The Summer between 8th grade and freshman year is a pretty cool time. You are starting to feel grown up. You begin to really appreciate things like music, art, movies, and bo

oks. You might start to experiment with drugs and possibly go to your first beer party in the woods.


I can remember one summer day at my friend Mike's house. He was our rich friend who's family is the most generous and giving people I have ever known. I never went on a family vacation growing up because we just didn't have the money. I went to the beach every summer with his family. Their house was a special place. The best food, always gatorades to drink after playing basketball and a huge in-ground pool.


Mike had a cousin who was a few years older than us. She was the cool cousin. She knew everything about music and movies and books. That summer day we were all swimming and she put a CD in the radio and after a few seconds I heard this guitar riff that immediately made me stop whatever I was doing and listen.

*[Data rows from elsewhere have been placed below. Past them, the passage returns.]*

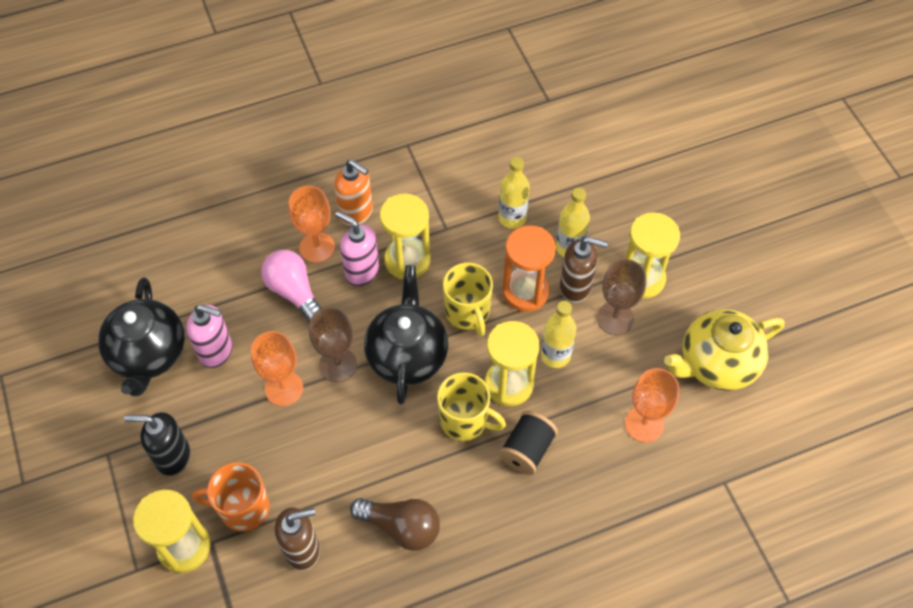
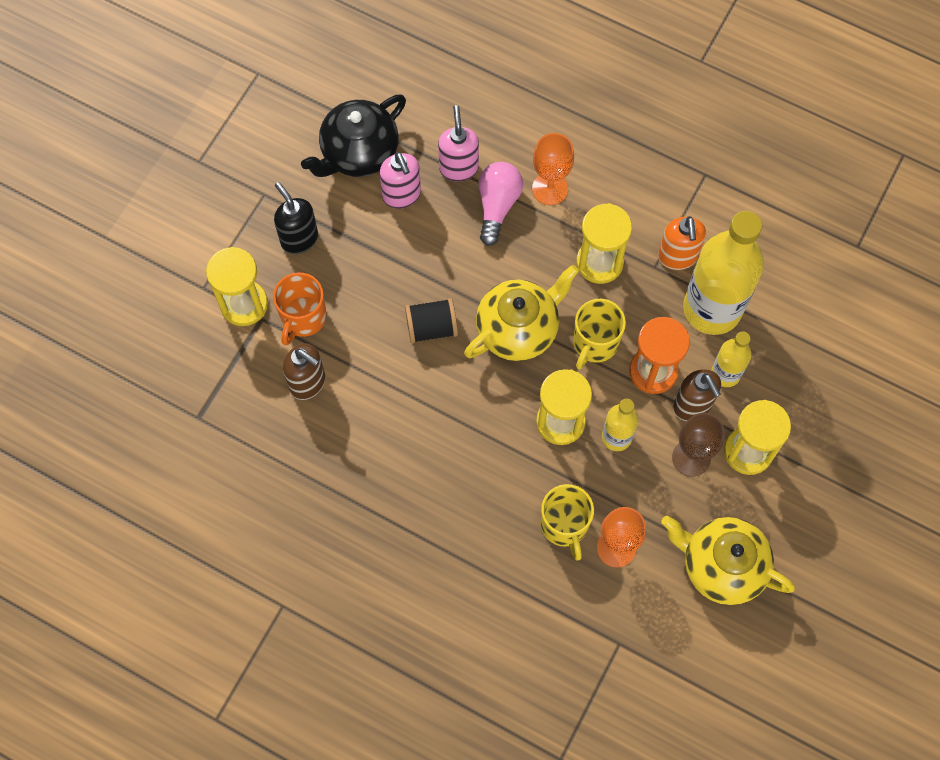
camera: 50 degrees right, 10 degrees up
(243, 508) = (303, 318): orange mug -> orange mug turned 120 degrees counterclockwise
(284, 388) = (414, 266): orange goblet -> none
(338, 365) = (466, 287): brown goblet -> none
(356, 212) = (607, 190): orange soap dispenser -> orange soap dispenser (677, 257)
(361, 271) = (559, 238): pink soap dispenser -> pink soap dispenser (458, 168)
(401, 527) = (381, 435): brown light bulb -> none
(407, 355) = (518, 329): black teapot -> yellow teapot
(465, 420) = (502, 414): yellow mug -> yellow mug (564, 525)
(512, 218) = (712, 309): yellow bottle -> yellow bottle, size x2.00
(527, 450) = (517, 477): black spool -> black spool (431, 327)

I then heard this opening lyric:


"Step out the front door like a ghost into the fog Where no one notices the contrast of white on white And in between the moon and you The angels get a better view Of the crumbling difference between wrong and right

Well, I walk in the air between the rain Through myself and back again Where? I don't know"


Those words are from The Counting Crows song "Around Here" from the Album "August and Everything After" their first record. As a 14 year old kid that opening line burned a hole through my conscious. Every song after Around Here was also amazing. Omaha, Blue Buildings, Mr. Jones, Anna Begins.....


Every song was amazing. Usually a record has two or three good songs and the rest is just filler crap. But this was different. I knew that I was hearing something perfect. The next time I was able to get to the mall I bought that CD. I listened to it over and over. Two other albums from my youth: Dave Matthews "Under the Table and Dreaming" and Pearl Jams "Ten" were also pivotal in my teens.


Listening to that album was the first time I recognized perfection. Those guys walked into a room and a few days later they created something perfect. No matter what else happened in their career, they would have that one perfect moment.


That idea of "one perfect moment" has haunted me since I was a child. I always wanted that one perfect moment. I have been close a few times and maybe I was perfect in that one moment but deep down I am still going after it. I have a few great basketball games, my first 100 mile race was almost perfect. But I don't think it was a "august and everything after" perfect.


I have now began to appreciate the small "perfect" moments in my life. Being a teacher I witness moments of perfection all the time. Every day my students amaze me and I am honored to be a part of that moment.


Only I will know my own moment of perfection. And when it happens I'll smile and think of that day I heard that guitar riff at my friends swimming pool.